Let’s Talk About Triple-Doubles for a Minute…

As American sports fans we are awed by stats. Especially quirky stats with clever names. Sometimes we are so enamored by them in fact, that we don’t even really understand their relevance or significance. 

For instance, It’s automatically assumed that if you score a triple-double, you have  had a stellar game. That’s not necessarily true. A couple of days ago Giannis Antetokounmpo had a triple-double that consisted of 10 points, 11 rebounds and 10 assists. I would say anytime you swipe 10 boards and flip 10 dimes it’s at least a decent game, but… Yet, a guy could score 29 points, grab 19 rebounds, and flip 9 assists every game and never get a single triple-double.

That brings up another point that is widely overlooked. Not only are Triple-Doubles a very misleading statistic, they are also a very discriminating stat that leans heavily in favor of certain players. The guy that brings the ball down the court and dictates the movement of the ball, has a huge advantage over the guy posting up in the paint and waiting his turn.

I don’t think that anyone will argue, that out of the three most common stats in a trip/dub, assists are the toughest one to get.  It’s common for a player to drop double digits in points and not that uncommon to get at least ten rebounds, but only three players in the NBA this year average at least ten assists.

A quick scan of the assist leaders will show you that all of the best passers are point guards, except for a couple of point forwards (Antetokounmpo and LeBron James). In other words, triple-doubles are immensely easier for a point guard to achieve, than any other position. 

So does that lessen what Westbrook has done this year? No. Not at all. Look at the size difference between those two and James only plays the “three.” There are 30 teams in the NBA and each team has 2 post players who are tall and built to win battles in the paint, yet, Westbrook ranks number 10 in rebounds. All 6-foot-3, 183 pounds of him.

Since we are talking numbers, Russell Westbrook’s averages for the year look like this, 31.9 points (1st), 10.7 rebounds (10th), 10.4 assists (3rd). The ppg is amazing 26th All-Time but the other two are both just barely good enough to count. I mean, if Westbrook averaged 1/2 an assist less a game, he wouldn’t have made it. So what can we compare it to, to see if it is actually legit?

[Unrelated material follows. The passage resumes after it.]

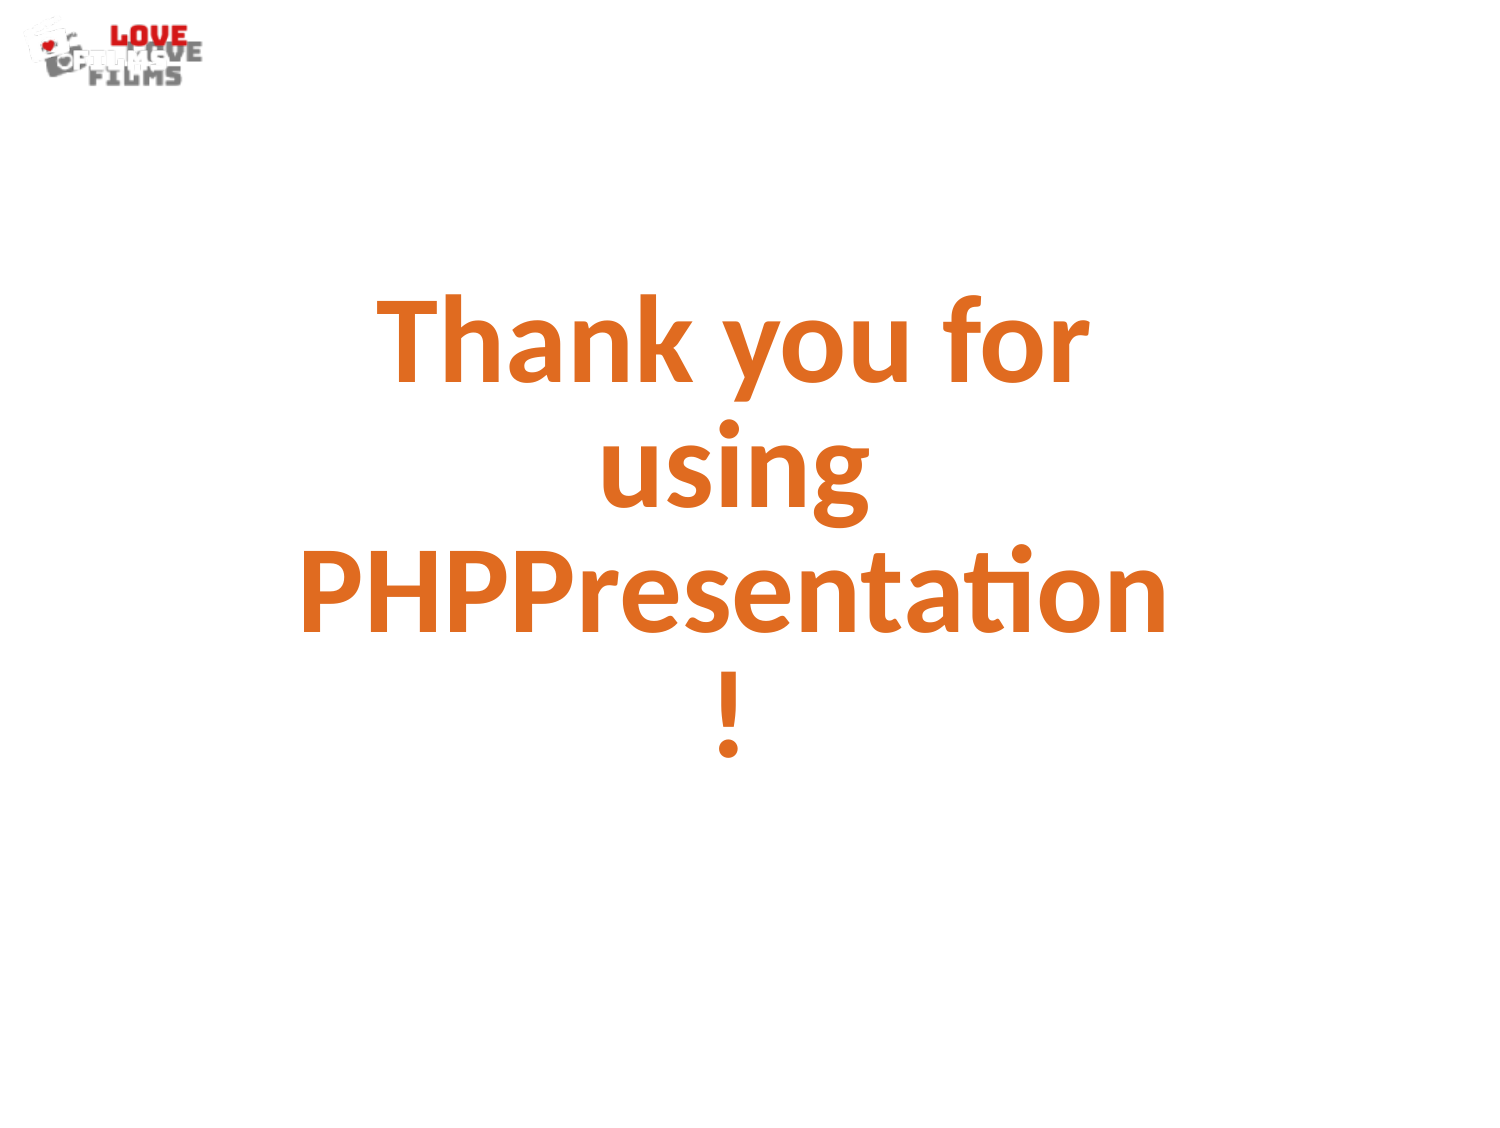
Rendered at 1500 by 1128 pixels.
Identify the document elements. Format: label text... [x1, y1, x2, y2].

Well, since we have already compared him to the 6-foot-8, 250 pound “King James.” Just to make it interesting let’s take the best average from James’ entire career for each category. In ’07, Bron averaged 30.0 ppg, 8.6 rpg in ’16, and 8.7 apg in ’16. In other words, LeBron’s best statistics over his entire career falls considerably short of Westbrook’s performance this season.

So what’s the conclusion? It’s not necessarily the Triple-Double that’s impressive. It’s the dominanting fashion in which he accomplished it. Russell Westbrook’s hustle and determination should seal this as one of the greatest individual seasons of all-time.